┌─ Material provided
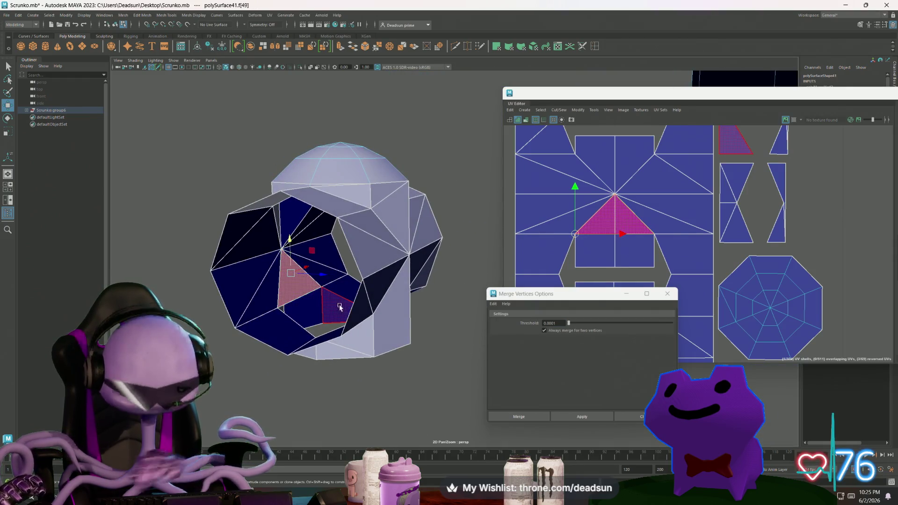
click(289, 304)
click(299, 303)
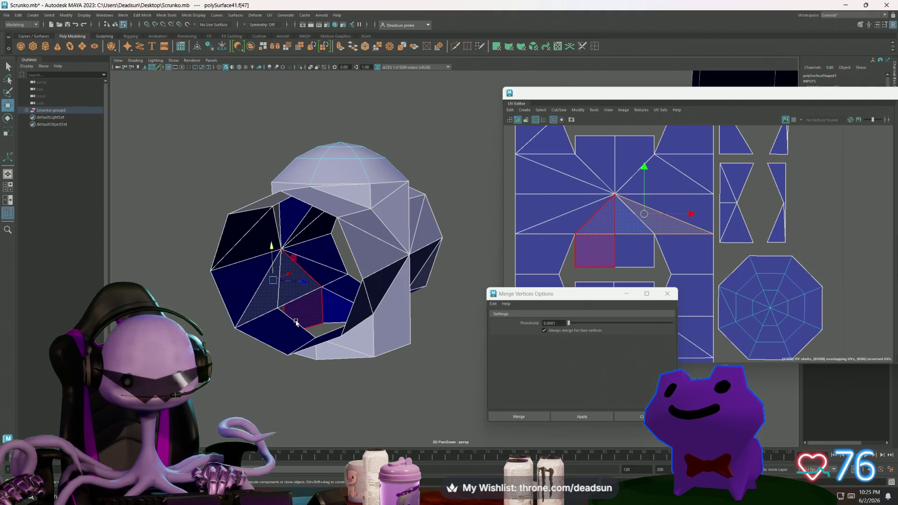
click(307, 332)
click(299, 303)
└─
* Work request *
Every line above is to be given again exactly, apart from the pictures.

* Answer for the task *
click(289, 304)
click(299, 303)
click(307, 332)
click(299, 303)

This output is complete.